# How to stop a dog from eating rocks?



## airotciv (Mar 6, 2005)

I have 2 labs that both chew on rocks, but 1 eats them. We have a gravel driveway. If I tell her to drop the rock she will swallow it. It I don't say anything she well swallow it. Well today she thew up a rock the size of a golf ball. The Vets, says we get labs all the time with rock problems. Unless I can get rid of all gravel, there is going to be a problem, that is not going to happen. So any Ideas before I have a big Vet bill. Thanks.


----------



## Willowynd (Mar 27, 2005)

Its more of an issue than just digestive upsets- they usually throw them up. They also wear their teeth down really fast. I have known some GSD's who had the same issue.

Here are some things to try:

Supplementing with a vitamin/mineral tab...could be the need for minerals.

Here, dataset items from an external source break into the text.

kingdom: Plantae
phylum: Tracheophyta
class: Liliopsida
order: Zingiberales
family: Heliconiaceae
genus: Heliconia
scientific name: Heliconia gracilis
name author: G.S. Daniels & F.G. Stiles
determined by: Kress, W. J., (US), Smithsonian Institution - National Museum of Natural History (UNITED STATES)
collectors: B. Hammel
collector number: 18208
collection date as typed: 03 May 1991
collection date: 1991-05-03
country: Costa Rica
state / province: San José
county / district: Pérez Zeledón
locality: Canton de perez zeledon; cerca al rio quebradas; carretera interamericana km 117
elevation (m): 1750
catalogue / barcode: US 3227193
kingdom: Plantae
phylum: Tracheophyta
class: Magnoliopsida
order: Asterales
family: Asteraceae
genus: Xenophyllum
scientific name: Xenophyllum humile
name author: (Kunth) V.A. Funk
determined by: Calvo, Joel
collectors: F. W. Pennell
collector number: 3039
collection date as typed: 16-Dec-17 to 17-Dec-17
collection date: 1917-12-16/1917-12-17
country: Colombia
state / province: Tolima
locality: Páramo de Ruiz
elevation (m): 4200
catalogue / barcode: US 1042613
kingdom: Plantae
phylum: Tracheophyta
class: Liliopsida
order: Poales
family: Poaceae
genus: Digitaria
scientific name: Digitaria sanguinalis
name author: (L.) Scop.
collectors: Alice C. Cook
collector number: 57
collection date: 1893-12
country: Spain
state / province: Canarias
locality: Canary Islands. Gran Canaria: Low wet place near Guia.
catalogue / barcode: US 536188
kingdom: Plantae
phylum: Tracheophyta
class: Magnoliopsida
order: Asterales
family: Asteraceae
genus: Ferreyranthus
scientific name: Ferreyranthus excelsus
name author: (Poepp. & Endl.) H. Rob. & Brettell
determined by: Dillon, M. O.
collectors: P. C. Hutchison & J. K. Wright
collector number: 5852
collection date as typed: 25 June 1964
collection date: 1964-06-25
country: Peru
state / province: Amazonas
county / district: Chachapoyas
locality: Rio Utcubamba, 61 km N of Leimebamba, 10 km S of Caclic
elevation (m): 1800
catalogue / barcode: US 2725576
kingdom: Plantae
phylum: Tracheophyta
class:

Take cayene pepper and mix it with some water. Spray on rocks.

Supervise and step in between dog and rocks...yeah easy to do with lots of gravel - but if he is on leash, you can correct easier and in a timely fashion...though he may sneak when your not watching too.

Muzzle?


----------



## susieM (Apr 23, 2006)

A muzzle might help.


----------



## primal1 (Aug 22, 2003)

If my dogs don't get real bones, after a week or two they start eating dirt.


----------



## Maura (Jun 6, 2004)

Pica is when an animal eats nonfood items. When a dog is eating weird things, it usually implies a nutritional deficiency.


----------



## Wolf Flower (Dec 21, 2005)

I never did find a way to keep my GSD from doing it. Not only that, but since she was a pup she's been attracted to metal items. She'd find an old wire, an old piece of tin, or god knows what from god knows where to chew on. It's not that she didn't have other toys available; she had everything from rubber kongs to plastic treat balls to rope/sisal toys to plush. And it didn't matter what I fed her... raw, or excellent quality kibble, and knuckle bones... she still found pieces of metal or big rocks to chew on. Needless to say, she has almost no teeth at 6 years of age. :grump: Thank god she never swallowed anything like that.


----------



## Hooligan (Jul 18, 2007)

Both my GSD's loved to eat rocks when they were pups. Especially the female.

I would stop them with some "no no" s and take the rocks from them.

The female would try and hide them from me and would give one of those "rocks? I don't have any rocks" look.

Over time they either grew out of it or my persistence paid off because the only time they pick up rocks now is if I am picking them out of the garden and throwing them to the side. They think they are being very helpful by bringing them back to me.


----------



## airotciv (Mar 6, 2005)

Thanks everyone. My dogs are 6 and 4 and the Vet is surprised that they have no teeth problems, yet. Its not like they chew hard on the rocks its more like rolling them around it thier mouths. But my 4 year old swallows them. She thew up 3 more small rocks last night. I try my hardest to watch her, but she is sneaky. The oldest dog likes to bring me rocks, she likes me to throw them in the rock pile, and then brings them back to me, so I can throw them in the rock pile again. Its a game with her. The young one is the problem. It scared me, when I saw the golf ball sized one come up. They are on a home diet because of allergies, so may be she is missing something in her diet. Will check into it. Well thanks again.


----------



## Maura (Jun 6, 2004)

Perhaps having an outside retrieve toy would help. My dog has a mini horse ball. It is quite rugged and has a handle.


----------